• What you have to do
Retype the whole listing below exactly, keeping every picture out of it.

——————

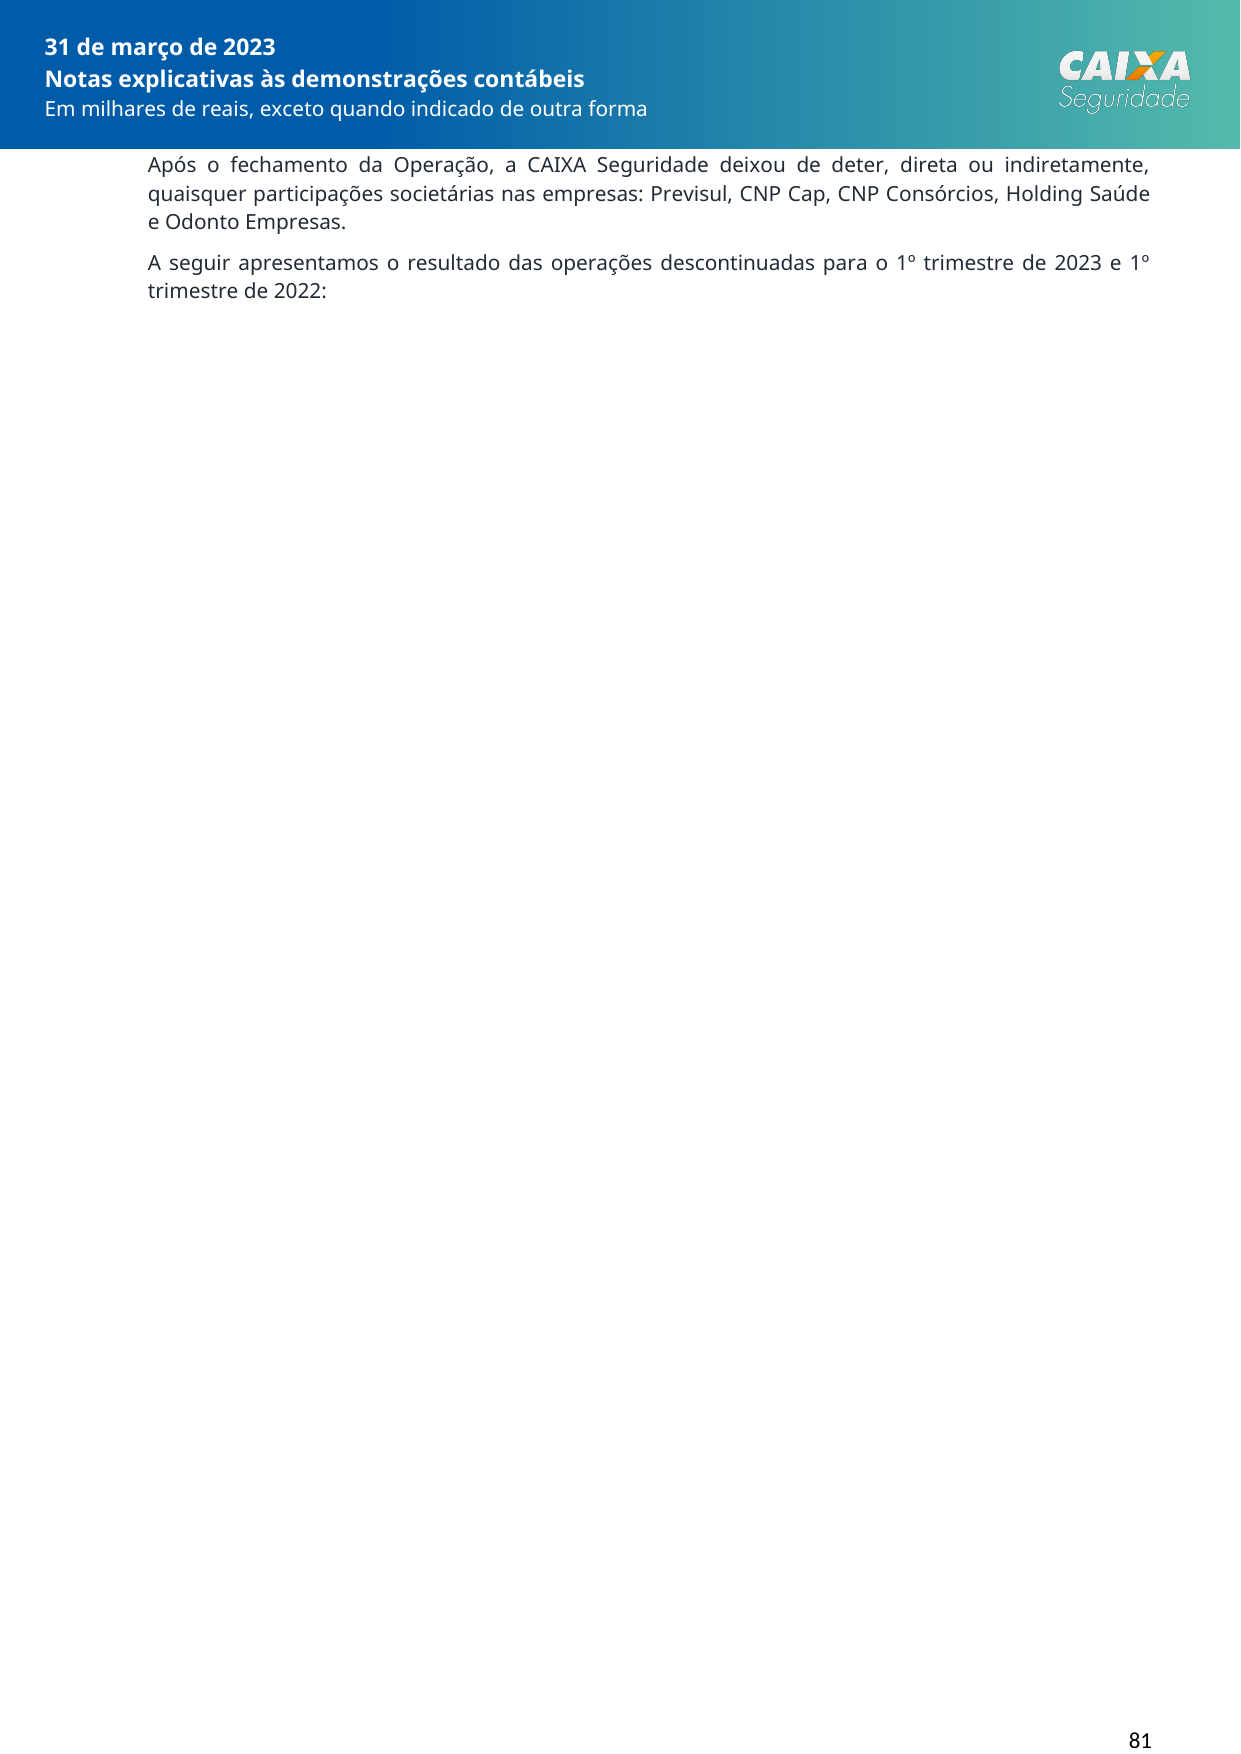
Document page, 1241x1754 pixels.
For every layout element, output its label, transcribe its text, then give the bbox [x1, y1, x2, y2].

text A seguir apresentamos o resultado das operações descontinuadas para o 1º trimestre de 2023 e 1º trimestre de 2022: [148, 248, 1152, 305]
picture [1057, 50, 1192, 115]
text Após o fechamento da Operação, a CAIXA Seguridade deixou de deter, direta ou indiretamente, quaisquer participações societárias nas empresas: Previsul, CNP Cap, CNP Consórcios, Holding Saúde e Odonto Empresas. [148, 150, 1152, 236]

——————

• Finished task
Document page, 1241x1754 pixels.
For every layout element, output its label, transcribe its text, then give the bbox [x1, y1, x2, y2].

text A seguir apresentamos o resultado das operações descontinuadas para o 1º trimestre de 2023 e 1º trimestre de 2022: [148, 248, 1152, 305]
picture [1057, 50, 1192, 115]
text Após o fechamento da Operação, a CAIXA Seguridade deixou de deter, direta ou indiretamente, quaisquer participações societárias nas empresas: Previsul, CNP Cap, CNP Consórcios, Holding Saúde e Odonto Empresas. [148, 150, 1152, 236]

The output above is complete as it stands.